Check each line of the entries below for the word "sagemath" and state only how many lines have it.

RECORDS SHOWN section start

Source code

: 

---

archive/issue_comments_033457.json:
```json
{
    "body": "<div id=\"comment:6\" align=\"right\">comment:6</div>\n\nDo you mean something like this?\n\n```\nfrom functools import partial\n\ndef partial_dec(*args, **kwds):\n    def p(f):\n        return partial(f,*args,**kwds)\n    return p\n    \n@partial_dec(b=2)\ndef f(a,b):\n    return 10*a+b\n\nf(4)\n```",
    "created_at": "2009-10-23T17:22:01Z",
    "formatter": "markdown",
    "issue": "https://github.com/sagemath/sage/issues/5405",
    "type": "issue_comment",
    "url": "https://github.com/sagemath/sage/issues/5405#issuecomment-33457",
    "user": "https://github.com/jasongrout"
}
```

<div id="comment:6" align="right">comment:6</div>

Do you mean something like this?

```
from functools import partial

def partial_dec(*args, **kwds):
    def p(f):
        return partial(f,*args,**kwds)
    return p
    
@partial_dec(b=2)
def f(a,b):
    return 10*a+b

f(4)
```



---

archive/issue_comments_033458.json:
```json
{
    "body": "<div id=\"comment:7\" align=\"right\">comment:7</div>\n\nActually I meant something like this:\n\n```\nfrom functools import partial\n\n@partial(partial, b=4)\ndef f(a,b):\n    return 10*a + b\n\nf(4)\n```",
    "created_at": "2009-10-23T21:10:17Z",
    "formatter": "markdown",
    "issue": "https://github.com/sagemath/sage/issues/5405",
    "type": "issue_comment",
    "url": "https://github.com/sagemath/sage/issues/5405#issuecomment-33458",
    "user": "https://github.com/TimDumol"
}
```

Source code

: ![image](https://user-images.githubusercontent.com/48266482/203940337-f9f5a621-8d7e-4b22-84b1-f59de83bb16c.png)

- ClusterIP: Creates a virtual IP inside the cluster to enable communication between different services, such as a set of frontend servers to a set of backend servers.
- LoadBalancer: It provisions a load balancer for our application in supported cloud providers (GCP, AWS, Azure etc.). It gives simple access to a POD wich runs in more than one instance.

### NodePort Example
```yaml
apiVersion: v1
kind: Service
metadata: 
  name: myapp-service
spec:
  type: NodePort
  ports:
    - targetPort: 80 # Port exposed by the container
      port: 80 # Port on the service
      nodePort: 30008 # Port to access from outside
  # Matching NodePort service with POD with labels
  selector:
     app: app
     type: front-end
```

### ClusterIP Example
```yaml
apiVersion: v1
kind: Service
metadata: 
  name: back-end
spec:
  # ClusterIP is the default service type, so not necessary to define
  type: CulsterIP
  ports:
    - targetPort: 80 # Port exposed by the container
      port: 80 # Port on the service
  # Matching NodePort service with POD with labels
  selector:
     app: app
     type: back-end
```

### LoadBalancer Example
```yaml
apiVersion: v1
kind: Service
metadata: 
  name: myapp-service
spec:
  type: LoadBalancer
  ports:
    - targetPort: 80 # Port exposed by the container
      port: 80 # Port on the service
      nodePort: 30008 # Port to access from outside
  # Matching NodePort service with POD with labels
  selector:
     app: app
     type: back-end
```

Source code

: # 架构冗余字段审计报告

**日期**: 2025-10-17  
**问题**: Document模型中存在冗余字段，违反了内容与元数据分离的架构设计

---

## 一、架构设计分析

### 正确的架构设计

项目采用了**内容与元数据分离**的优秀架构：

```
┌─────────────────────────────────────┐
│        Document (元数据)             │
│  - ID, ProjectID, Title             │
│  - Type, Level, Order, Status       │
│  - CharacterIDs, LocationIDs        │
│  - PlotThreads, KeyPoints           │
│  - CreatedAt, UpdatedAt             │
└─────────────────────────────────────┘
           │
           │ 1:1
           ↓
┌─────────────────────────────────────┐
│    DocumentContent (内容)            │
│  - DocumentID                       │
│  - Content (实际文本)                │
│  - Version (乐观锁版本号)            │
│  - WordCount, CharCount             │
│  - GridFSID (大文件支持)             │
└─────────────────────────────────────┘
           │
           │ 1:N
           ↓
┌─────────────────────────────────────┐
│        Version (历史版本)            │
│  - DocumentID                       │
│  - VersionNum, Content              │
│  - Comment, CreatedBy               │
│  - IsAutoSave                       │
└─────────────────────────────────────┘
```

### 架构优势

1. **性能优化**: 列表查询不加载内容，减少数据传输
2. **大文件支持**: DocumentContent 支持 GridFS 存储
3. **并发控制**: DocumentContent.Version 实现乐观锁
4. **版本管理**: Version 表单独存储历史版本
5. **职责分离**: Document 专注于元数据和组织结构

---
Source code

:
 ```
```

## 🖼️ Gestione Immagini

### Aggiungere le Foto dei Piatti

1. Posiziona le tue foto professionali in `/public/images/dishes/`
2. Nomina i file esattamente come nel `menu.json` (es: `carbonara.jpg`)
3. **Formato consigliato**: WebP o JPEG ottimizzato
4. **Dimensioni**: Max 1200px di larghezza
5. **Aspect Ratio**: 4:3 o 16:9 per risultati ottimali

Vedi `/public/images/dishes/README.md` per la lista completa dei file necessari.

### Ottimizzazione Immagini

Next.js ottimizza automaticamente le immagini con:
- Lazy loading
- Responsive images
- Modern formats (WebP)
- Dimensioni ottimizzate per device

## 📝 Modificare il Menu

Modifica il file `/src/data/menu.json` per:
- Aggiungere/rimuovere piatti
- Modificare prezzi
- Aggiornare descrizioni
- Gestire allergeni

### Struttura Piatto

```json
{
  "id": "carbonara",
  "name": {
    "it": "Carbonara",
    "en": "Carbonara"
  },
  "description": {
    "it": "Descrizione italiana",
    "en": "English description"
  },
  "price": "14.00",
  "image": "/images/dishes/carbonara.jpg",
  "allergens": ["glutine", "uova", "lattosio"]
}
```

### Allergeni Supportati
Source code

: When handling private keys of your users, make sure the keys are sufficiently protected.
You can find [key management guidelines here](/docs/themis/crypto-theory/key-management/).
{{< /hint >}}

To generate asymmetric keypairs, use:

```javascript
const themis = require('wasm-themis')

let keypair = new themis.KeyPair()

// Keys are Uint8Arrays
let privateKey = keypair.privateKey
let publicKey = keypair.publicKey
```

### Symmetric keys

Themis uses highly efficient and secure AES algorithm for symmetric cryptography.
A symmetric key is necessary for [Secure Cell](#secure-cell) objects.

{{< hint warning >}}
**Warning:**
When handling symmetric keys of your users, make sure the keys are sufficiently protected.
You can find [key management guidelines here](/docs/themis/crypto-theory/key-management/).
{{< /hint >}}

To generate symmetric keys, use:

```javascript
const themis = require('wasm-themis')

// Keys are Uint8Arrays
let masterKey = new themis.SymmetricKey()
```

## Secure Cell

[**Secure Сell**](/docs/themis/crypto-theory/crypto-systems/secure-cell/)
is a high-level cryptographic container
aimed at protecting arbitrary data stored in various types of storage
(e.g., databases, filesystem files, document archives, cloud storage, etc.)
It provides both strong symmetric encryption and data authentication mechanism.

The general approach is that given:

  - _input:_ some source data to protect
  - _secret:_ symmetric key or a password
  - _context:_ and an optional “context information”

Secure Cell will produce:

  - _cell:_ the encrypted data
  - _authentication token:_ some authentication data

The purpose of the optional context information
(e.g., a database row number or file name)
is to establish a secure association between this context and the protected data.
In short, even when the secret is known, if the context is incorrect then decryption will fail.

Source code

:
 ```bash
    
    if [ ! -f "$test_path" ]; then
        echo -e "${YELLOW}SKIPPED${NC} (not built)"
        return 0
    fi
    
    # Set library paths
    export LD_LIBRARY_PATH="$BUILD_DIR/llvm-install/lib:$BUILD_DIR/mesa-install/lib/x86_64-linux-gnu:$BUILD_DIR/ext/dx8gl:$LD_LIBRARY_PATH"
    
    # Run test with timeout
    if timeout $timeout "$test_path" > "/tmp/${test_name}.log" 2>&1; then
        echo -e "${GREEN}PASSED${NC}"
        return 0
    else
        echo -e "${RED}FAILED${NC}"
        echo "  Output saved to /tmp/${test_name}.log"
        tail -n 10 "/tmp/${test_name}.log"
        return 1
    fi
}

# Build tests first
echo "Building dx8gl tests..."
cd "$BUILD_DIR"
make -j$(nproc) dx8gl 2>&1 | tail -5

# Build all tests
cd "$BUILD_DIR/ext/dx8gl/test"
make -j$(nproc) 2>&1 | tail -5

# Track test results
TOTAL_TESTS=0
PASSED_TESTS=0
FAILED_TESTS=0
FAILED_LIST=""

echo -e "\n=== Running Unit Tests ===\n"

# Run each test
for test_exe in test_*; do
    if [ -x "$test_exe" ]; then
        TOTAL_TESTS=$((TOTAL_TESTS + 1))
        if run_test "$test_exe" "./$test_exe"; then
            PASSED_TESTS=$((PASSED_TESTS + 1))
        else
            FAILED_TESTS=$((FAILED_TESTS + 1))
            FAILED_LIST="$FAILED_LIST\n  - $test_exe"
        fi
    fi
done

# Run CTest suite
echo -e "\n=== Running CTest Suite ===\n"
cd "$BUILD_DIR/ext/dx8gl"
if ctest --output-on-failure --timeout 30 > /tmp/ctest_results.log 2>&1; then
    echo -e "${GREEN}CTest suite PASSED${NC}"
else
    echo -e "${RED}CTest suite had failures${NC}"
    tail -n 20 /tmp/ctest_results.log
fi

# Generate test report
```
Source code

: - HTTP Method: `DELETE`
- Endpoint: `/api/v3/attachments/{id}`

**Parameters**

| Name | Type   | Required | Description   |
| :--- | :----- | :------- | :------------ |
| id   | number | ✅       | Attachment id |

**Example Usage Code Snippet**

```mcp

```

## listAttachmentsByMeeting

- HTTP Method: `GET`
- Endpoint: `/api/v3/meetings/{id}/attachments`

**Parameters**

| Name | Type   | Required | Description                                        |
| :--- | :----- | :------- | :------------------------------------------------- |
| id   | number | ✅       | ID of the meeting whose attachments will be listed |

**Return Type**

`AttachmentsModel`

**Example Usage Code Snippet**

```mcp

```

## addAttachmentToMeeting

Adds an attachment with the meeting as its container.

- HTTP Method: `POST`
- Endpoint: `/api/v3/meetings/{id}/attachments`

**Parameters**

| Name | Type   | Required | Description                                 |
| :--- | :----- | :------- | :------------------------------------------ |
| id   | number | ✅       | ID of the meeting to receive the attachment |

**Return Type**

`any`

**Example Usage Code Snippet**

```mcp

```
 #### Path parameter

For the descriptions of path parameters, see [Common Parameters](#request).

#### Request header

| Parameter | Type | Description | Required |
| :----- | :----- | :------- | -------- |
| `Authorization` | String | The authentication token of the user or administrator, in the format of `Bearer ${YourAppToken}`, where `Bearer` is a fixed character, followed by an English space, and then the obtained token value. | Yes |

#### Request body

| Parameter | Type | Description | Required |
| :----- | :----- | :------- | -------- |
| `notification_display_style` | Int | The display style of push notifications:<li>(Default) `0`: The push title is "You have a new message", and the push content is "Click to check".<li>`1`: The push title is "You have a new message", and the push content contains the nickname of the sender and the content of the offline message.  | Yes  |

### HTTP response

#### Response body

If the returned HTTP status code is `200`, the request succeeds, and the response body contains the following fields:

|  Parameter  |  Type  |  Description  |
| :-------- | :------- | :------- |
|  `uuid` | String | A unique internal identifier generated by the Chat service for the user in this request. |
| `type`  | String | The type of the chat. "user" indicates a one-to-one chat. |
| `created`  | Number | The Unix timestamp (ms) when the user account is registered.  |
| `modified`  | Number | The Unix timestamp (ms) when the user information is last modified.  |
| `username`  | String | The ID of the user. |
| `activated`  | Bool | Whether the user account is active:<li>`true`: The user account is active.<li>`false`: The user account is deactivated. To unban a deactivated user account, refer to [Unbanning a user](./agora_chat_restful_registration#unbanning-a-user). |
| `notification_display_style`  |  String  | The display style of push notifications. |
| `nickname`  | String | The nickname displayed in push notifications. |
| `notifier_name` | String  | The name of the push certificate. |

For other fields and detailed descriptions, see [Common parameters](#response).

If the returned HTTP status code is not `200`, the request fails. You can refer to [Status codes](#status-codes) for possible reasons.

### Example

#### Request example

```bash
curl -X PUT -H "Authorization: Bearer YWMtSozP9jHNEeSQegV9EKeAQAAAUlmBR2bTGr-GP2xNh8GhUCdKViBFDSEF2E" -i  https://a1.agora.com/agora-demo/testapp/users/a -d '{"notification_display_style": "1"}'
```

RECORDS SHOWN section end

**RESPONSE TO THE EXERCISE**
4